Что слышно ночью на улицах маленького городка: Стук трещотки. Лай собак. Пьяная баба иногда неистово кричит: — Как он смеет! Какое ты имеешь право! Я сама кандидатская дочь! Да я тебя! — и присыпает брань невозможной матерщиной. Голоса проходящих баб. Шум воды на плотине. Стук чьих-то сапогов по мосткам. Скрип отворяющейся калитки. Шум ветра в деревьях. Собаки все перекликаются[187].
Вполне очевидно, что в своей творческой лаборатории Сологуб исполнял заветы Золя: «…в произведениях не должно быть абстрактных персонажей, фантастических измышлений, постулатов: в них должны присутствовать реальные персонажи, правдивые жизнеописания действующих лиц, истины, почерпнутые в повседневной жизни»[188]; «…автор экспериментального романа — это ученый, применяющий в своей особой области то же орудие, что и другие ученые: наблюдение и анализ»[189].

ПРЕДОСТАВЛЕННЫЙ МАТЕРИАЛ:
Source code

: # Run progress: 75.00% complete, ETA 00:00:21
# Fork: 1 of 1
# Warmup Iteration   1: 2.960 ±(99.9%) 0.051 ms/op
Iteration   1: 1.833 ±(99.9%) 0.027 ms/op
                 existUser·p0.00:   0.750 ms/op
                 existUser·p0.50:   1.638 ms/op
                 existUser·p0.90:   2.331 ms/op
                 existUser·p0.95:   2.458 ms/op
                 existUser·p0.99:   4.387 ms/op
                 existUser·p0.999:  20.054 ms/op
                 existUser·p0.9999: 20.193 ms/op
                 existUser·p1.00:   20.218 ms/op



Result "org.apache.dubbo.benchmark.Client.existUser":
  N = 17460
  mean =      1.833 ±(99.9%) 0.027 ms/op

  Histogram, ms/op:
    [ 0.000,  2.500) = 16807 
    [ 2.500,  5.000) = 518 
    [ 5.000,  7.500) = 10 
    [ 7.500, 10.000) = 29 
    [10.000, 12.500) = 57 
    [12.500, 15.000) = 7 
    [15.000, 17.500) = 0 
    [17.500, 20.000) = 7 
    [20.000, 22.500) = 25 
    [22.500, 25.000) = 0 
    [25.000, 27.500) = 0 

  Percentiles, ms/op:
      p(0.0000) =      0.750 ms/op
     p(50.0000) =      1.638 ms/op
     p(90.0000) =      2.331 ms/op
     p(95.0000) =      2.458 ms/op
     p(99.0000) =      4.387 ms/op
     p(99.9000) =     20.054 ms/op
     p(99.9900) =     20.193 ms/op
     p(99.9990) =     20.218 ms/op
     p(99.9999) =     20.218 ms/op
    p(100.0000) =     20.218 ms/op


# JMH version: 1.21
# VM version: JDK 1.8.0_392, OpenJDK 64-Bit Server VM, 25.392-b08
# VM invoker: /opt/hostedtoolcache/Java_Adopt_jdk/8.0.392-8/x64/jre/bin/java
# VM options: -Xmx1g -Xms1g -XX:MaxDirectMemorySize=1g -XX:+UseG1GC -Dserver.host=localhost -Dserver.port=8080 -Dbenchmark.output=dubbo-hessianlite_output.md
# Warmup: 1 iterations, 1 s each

ЧТО ТРЕБУЕТСЯ: Пожалуйста, продублируйте фрагмент страницы целиком, не меняя в нем ни слова и ни знака.

ВЫПОЛНЕННОЕ ЗАДАНИЕ:
Что слышно ночью на улицах маленького городка: Стук трещотки. Лай собак. Пьяная баба иногда неистово кричит: — Как он смеет! Какое ты имеешь право! Я сама кандидатская дочь! Да я тебя! — и присыпает брань невозможной матерщиной. Голоса проходящих баб. Шум воды на плотине. Стук чьих-то сапогов по мосткам. Скрип отворяющейся калитки. Шум ветра в деревьях. Собаки все перекликаются[187].
Вполне очевидно, что в своей творческой лаборатории Сологуб исполнял заветы Золя: «…в произведениях не должно быть абстрактных персонажей, фантастических измышлений, постулатов: в них должны присутствовать реальные персонажи, правдивые жизнеописания действующих лиц, истины, почерпнутые в повседневной жизни»[188]; «…автор экспериментального романа — это ученый, применяющий в своей особой области то же орудие, что и другие ученые: наблюдение и анализ»[189].